The thought is to keep the meeting as simple as possible...this example is based on a minor 10 game, scheduled for 6pm...the current time 6:03pm.
first two bullet points are important!...the other points are informative points to the coaches
Below are examples of some plate meetings. Always keep in mind how you are observed by others. In other words, treat the coaches as you would like to be treated. During the plate meeting, keep the meeting light and informative, do not throw in threats to the coaches since that will only cause problems in the game at a later time.
here's an example of how NOT to hold your meeting....
Coaches....I will not hear any discussions on judgment calls, these calls are final. You must be one arm length away from the dugout or I will place you in the dugout.
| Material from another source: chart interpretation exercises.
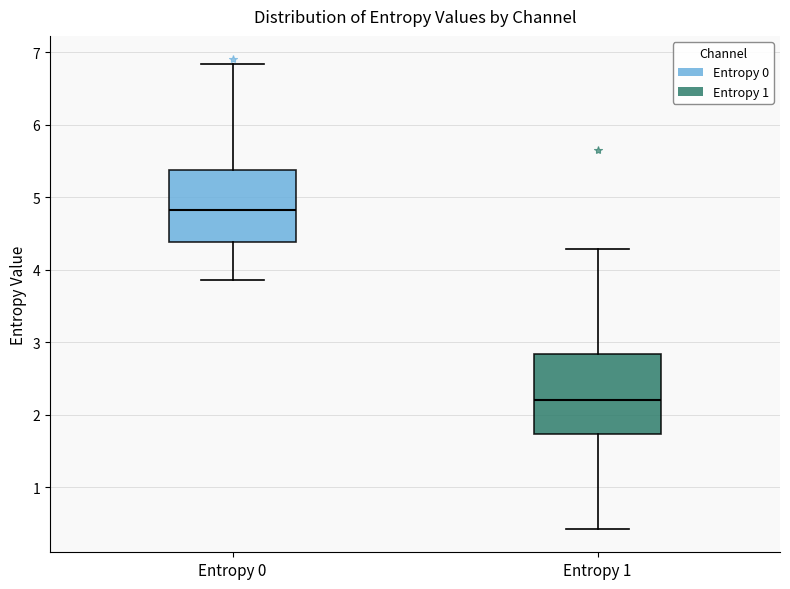

Comparing the boxes themselves (not the whiskers), which one is the tallest?

Entropy 1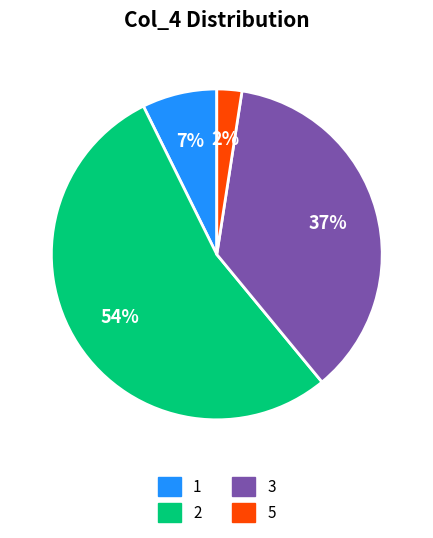

To the nearest percent, what is the average slice percentage?

25%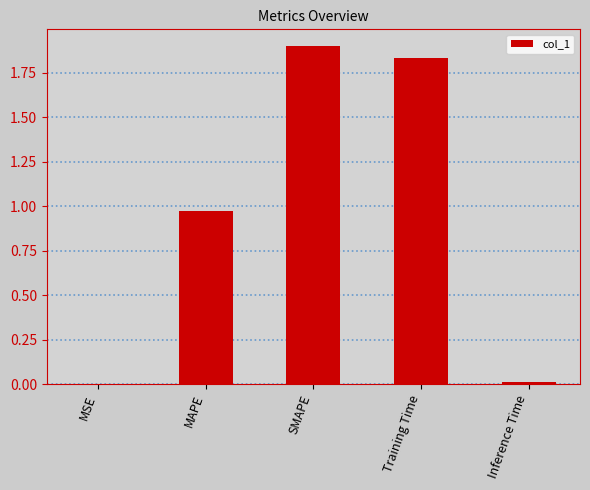

What is the sum of the values at SMAPE and Inference Time?

1.9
Are your players properly equipped? if your catcher comes to the plate without wearing a cup, I will send the child back to the dugout and you will be ejected from the game. This game is one hour and 45 mins long, I will keep the clock and there is no room for discussion. If there are complaints from your players, you or your fans, I will eject you from the game.
The proper way to handle the plate meeting:
Coaches... are your players properly equipped? (get a verbal "yes" from each). Are you satisfied with the field conditions? (get a verbal) (this is important especially if there is no batter’s box and the coaches later question if the batter was out of the box when he hit the ball). As I understand, this game is one hour and 45 mins long, is this correct? Five runs per inning except for the 5th and 6th inning. Judgment calls are final, if you do have a question about a call, please go to the umpire making the call. If it is about a rule, the other umpire and I will discuss the ruling and hopefully, arrive at the correct decision. Please keep your coaches to one arm's length from the dug out....is there any questions that I can answer at this time? Ok, coaches the clock has three minutes on it already so let’s get the home team on the field.
Do you see the difference between the two meetings?...the first one is surrounded by "I"... "I will send...", "I will keep the clock...." do not make yourself the focal point of the meeting...this is a mutual meeting between you as the umpires and them as the coaches.
By getting a verbal "yes" on the players properly equipped, you are now released from any liabilities so checking for cups is not needed, and clearly not a reason to eject a coach. By asking questions after a statement, leaves room for us to appear to be humble. Asking the question about the condition of the field is important especially if there is no batter’s box and the coaches later question if the batter was out of the box when he hit the ball, this way, you can tell the coach “you agreed to the condition of the field”. The statement about the rules...LORD knows we do not know every rule in the book...so don't pretend you do!!!...so saying that you will "hopefully" arrive at the correct decision allows you to make the best decision at the time (but DO look up the rule after the game). If the coaches do not agree with your ruling, they can certainly protest the game (that is their RIGHT to do so). The next statement, "please"....this is a nice way to ask the coaches to remain close to their dugouts. If they start creeping up the fence line, then by you asking them to return, is a gentle reminder to go back to one arm's length away.